Azure Firewall integrates with Azure threat intelligence-based filtering to identify and block malicious IP addresses, domains, and URLs. This feature helps protect your network from known threats, reducing the attack surface.

Threat intelligence can be configured in two modes:

  • Detection: Logs traffic to and from known malicious IP addresses, FQDNs, and URLs.
  • Prevention: Blocks traffic to and from known malicious IP addresses, FQDNs, and URLs.

Rules

Rules are the heart of the firewall's decision-making process. Azure Firewall supports various types of rules to granularly control network traffic:

Network Rules

Network rules allow you to filter traffic based on IP address, port, and protocol. They are ideal for securing infrastructure-level traffic and can be applied to IP groups for easier management of large sets of IP addresses.


{
  "ruleType": "NetworkRule",
  "name": "Allow-HTTP-to-WebServer",
  "priority": 100,
  "sourceAddresses": ["10.0.1.0/24"],
  "destinationAddresses": ["10.0.2.5"],
  "destinationPorts": ["80", "443"],
  "protocols": ["TCP"]
}
Application Rules

Application rules provide more granular control by allowing filtering based on fully qualified domain names (FQDNs), FQDN tags, and HTTP/S headers.

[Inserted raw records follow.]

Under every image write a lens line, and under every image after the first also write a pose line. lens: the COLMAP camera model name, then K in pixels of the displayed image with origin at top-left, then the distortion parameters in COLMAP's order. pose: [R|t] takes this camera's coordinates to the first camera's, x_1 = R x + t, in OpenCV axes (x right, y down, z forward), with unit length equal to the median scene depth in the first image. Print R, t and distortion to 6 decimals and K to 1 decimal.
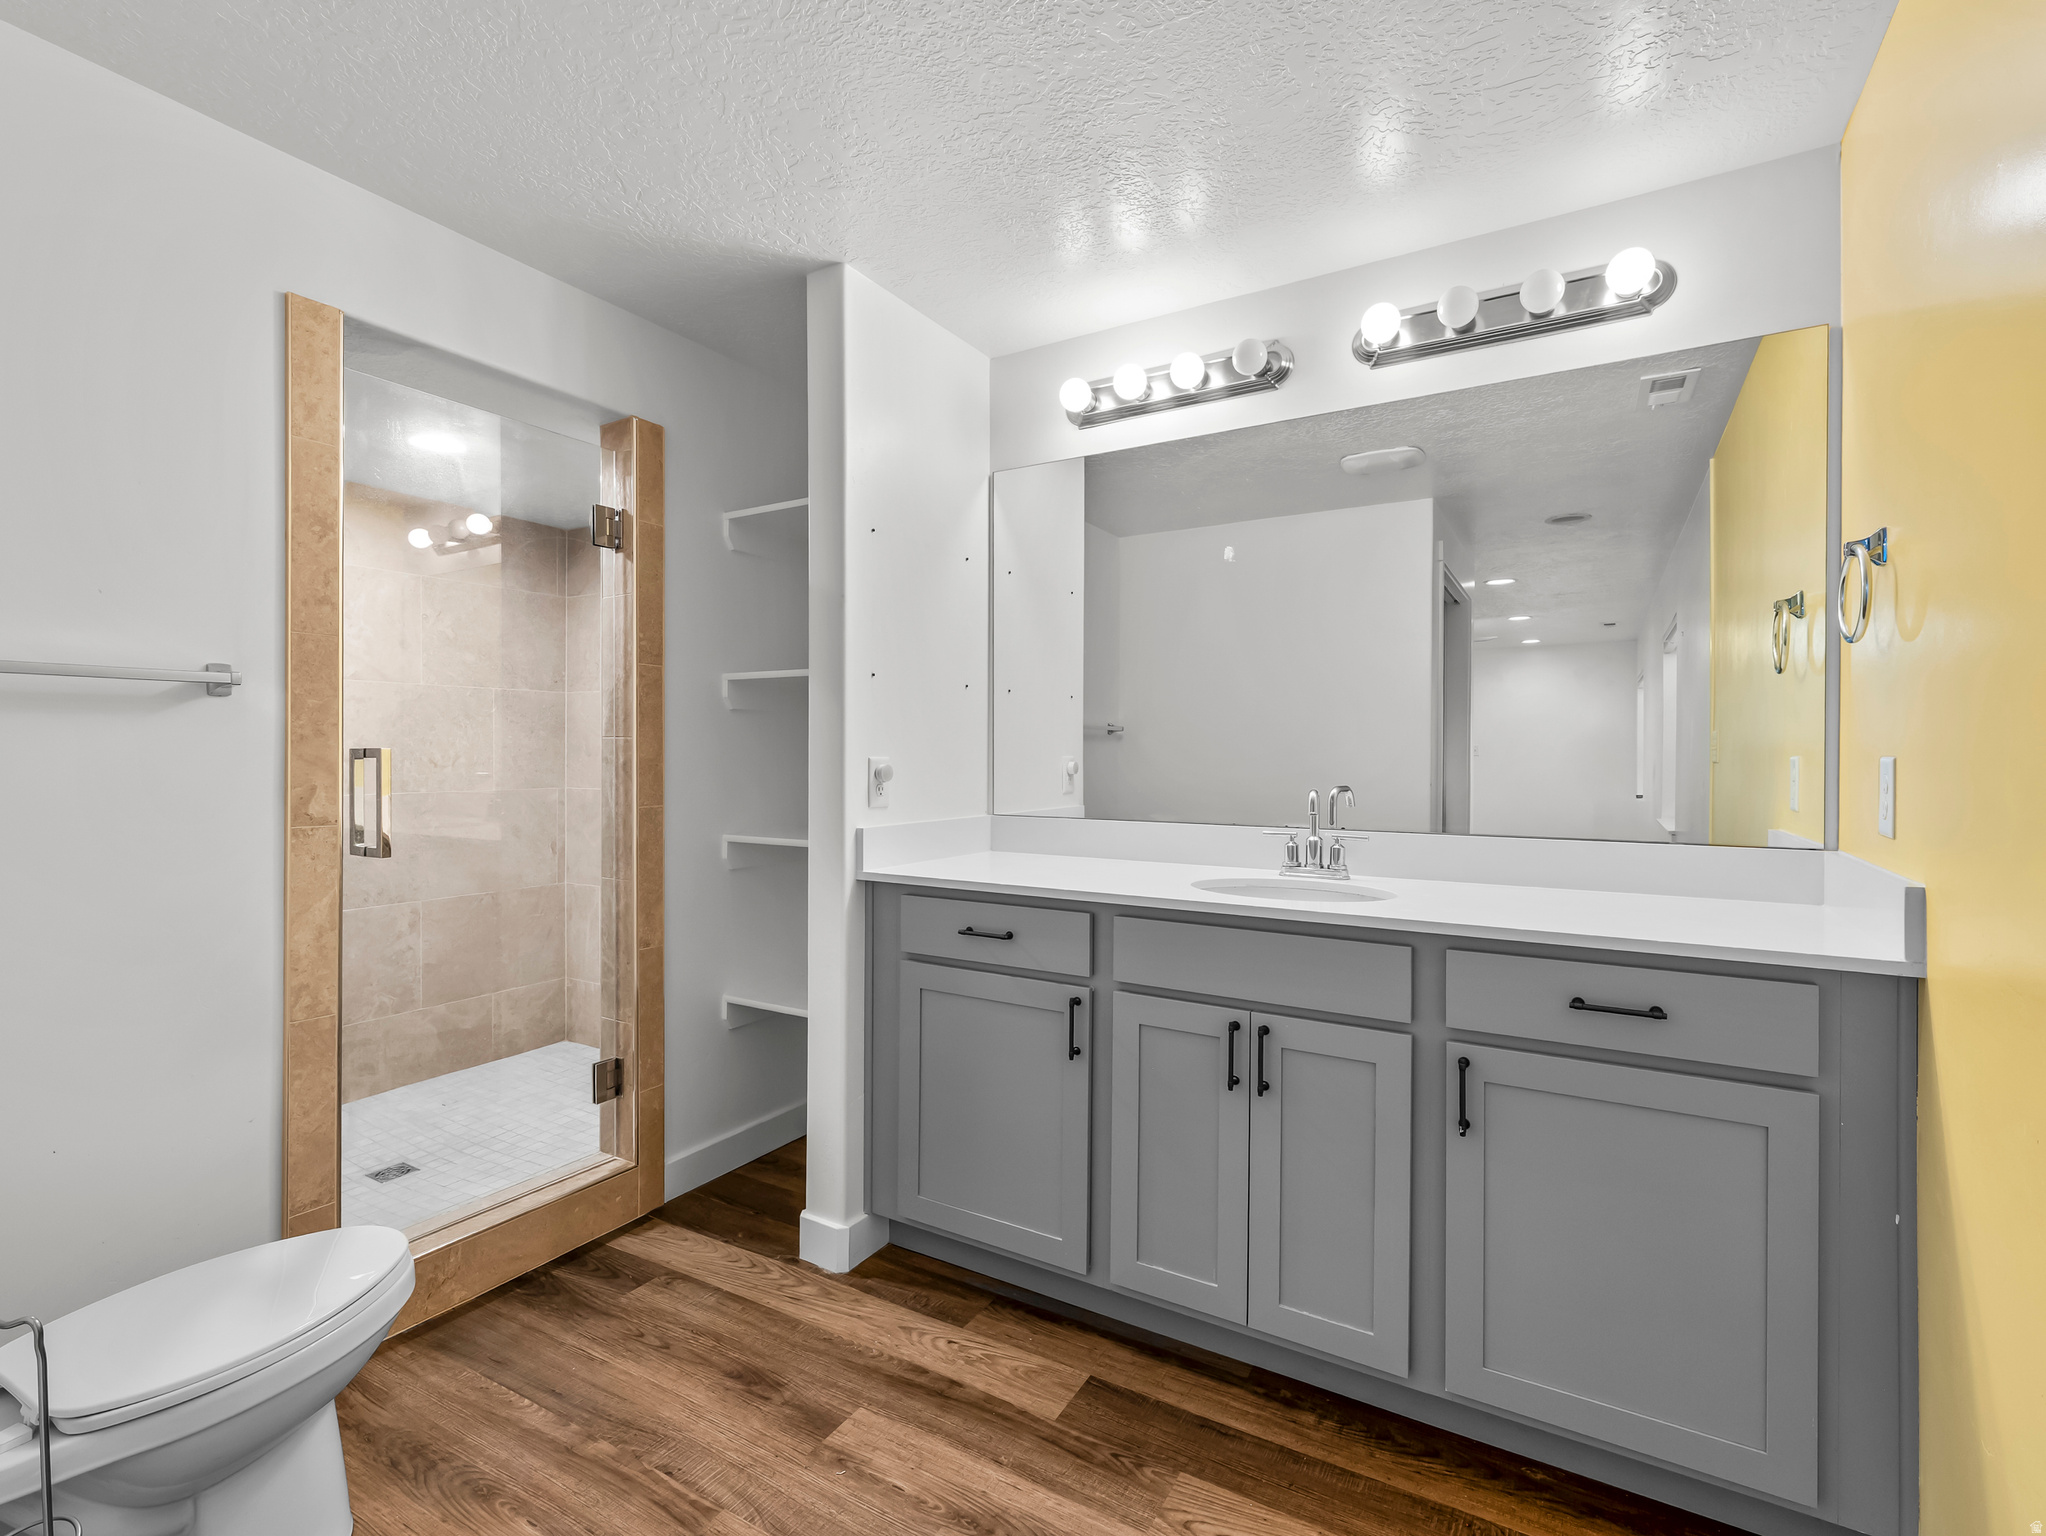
lens RADIAL K [[948.1, 0, 1018.4], [0, 948.1, 764.2], [0, 0, 1]] dist [0.006590, -0.000904]
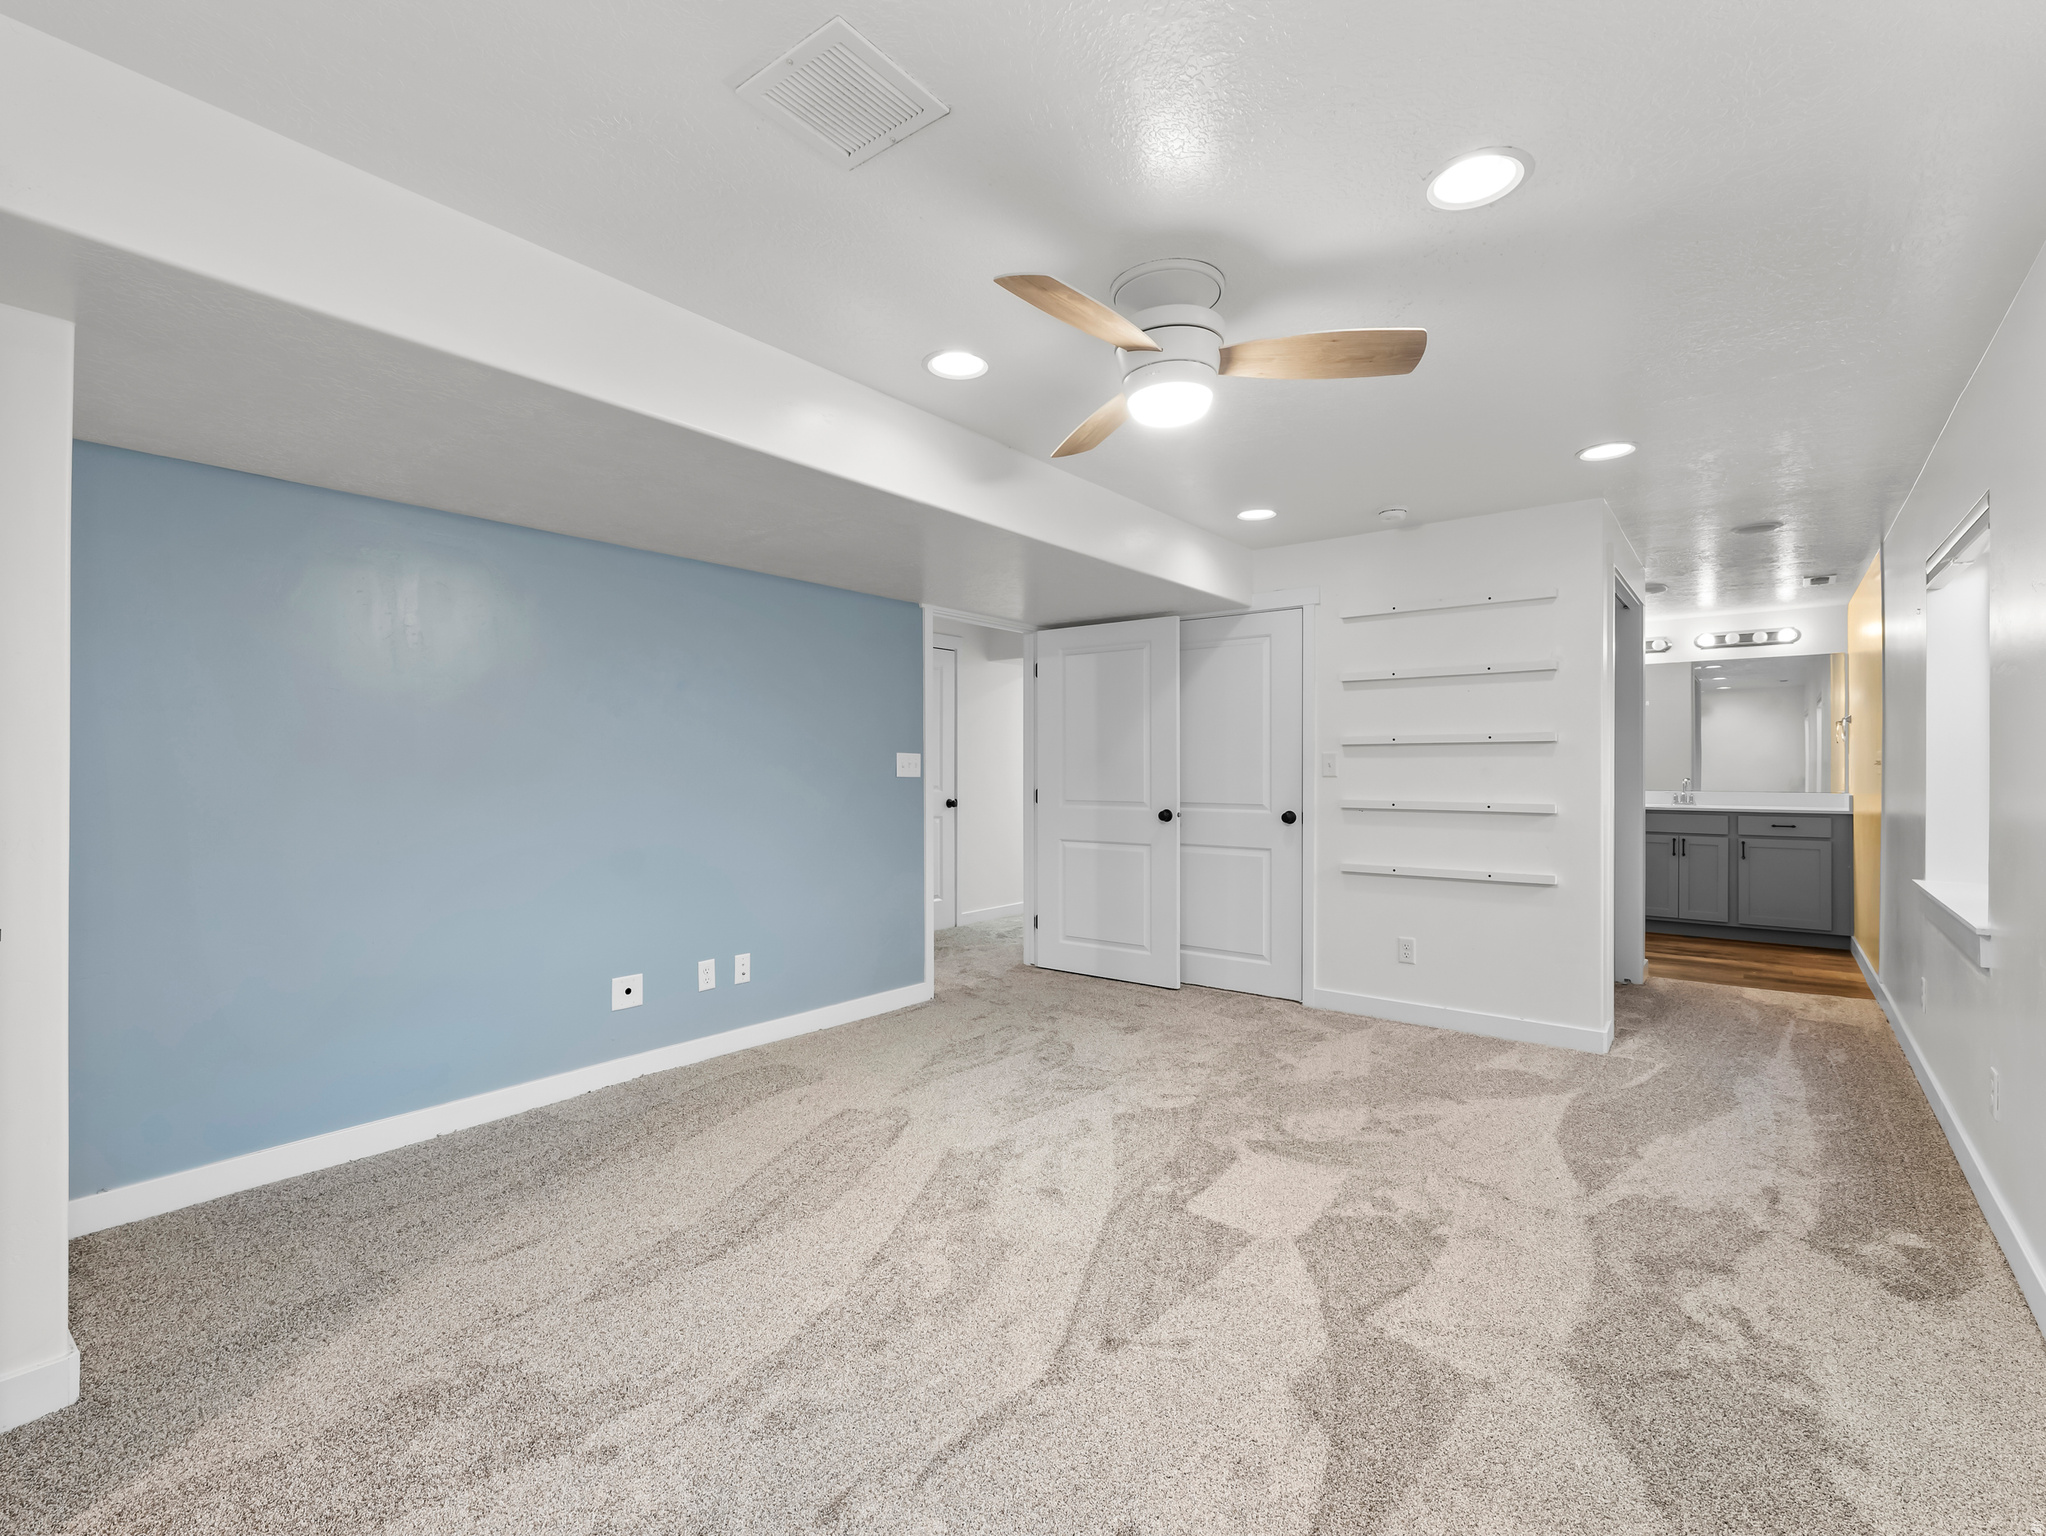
lens RADIAL K [[948.1, 0, 1027.7], [0, 948.1, 771.1], [0, 0, 1]] dist [0.006590, -0.000904]
pose [[0.991779, -0.005362, -0.127850, -2.046895], [0.004302, 0.999954, -0.008565, 0.025270], [0.127890, 0.007945, 0.991757, -3.434970]]
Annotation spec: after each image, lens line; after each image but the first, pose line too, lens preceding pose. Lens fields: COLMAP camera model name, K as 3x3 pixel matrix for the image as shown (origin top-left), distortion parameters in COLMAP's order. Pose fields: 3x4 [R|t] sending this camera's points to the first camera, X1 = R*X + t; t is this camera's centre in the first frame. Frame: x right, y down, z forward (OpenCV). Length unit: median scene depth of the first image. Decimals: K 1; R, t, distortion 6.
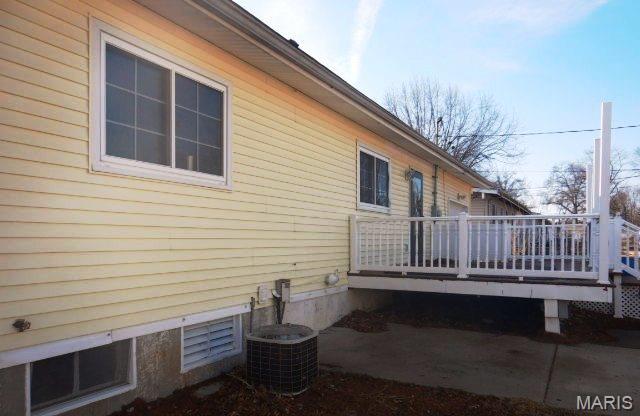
lens RADIAL K [[458.9, 0, 319.5], [0, 458.9, 220.1], [0, 0, 1]] dist [-0.002899, 0.000398]
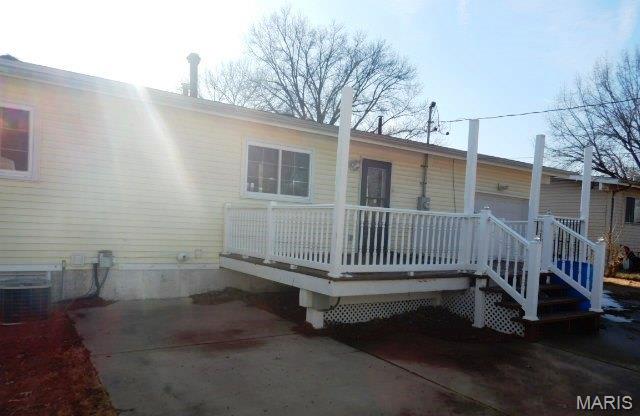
lens RADIAL K [[458.9, 0, 319.5], [0, 458.9, 220.1], [0, 0, 1]] dist [-0.002899, 0.000398]
pose [[0.882106, 0.030451, -0.470066, 0.811146], [-0.023173, 0.999505, 0.021263, 0.001915], [0.470481, -0.007863, 0.882375, 0.113863]]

This is crucial for controlling access to web-based applications and services.


{
  "ruleType": "ApplicationRule",
  "name": "Allow-Internal-to-Microsoft-Update",
  "priority": 200,
  "sourceAddresses": ["10.0.1.0/24"],
  "protocols": [{"protocolType": "http", "port": 80}, {"protocolType": "https", "port": 443}],
  "targetFqdns": ["*.windowsupdate.microsoft.com"],
  "webCategories": ["Update Servers"]
}
DNS Settings

Azure Firewall can be configured to use custom DNS servers, providing enhanced control over DNS resolution and security. This can help prevent DNS spoofing and ensure that DNS queries are resolved securely.

Architecture Scenarios

Azure Firewall is flexible and can be deployed in various network topologies to meet different security requirements:

Hub-Spoke Topology

In a hub-spoke model, Azure Firewall is typically deployed in the central hub virtual network. Spoke virtual networks peer with the hub and route all their internet-bound and inter-spoke traffic through the firewall. This provides a centralized point for security inspection and policy enforcement.

Flat Network Topology

For simpler environments or smaller deployments, Azure Firewall can be deployed directly within a single virtual network. All subnets within that virtual network are configured to route traffic through the firewall.

Distributed Firewall

Azure Firewall can also be deployed at the edge of your virtual network to protect specific subnets or workloads, offering a more granular security approach.

Deployment Considerations

When deploying Azure Firewall, consider the following:

  • SKU: Choose between Standard and Premium SKUs based on your feature requirements (e.g., TLS inspection, advanced threat protection).
  • Availability Zones: Deploy across availability zones for high availability and resilience.
  • Throughput: Plan for adequate firewall throughput based on your network traffic.
  • Network Integration: Configure user-defined routes (UDRs) effectively to direct traffic through the firewall.
  • Logging and Monitoring: Enable diagnostic settings to send logs to Log Analytics, Event Hubs, or Azure Storage for analysis and auditing.

Important

Always ensure that the subnet hosting the Azure Firewall has its Network Security Group (NSG) associated with the AzureFirewallSubnet name. This subnet should not have any NSGs directly applied to it.

Conclusion

Azure Firewall's architecture is designed for modern cloud environments, offering scalability, high availability, and centralized security management. By understanding its core components and deployment options, organizations can effectively protect their Azure resources and maintain a strong security posture.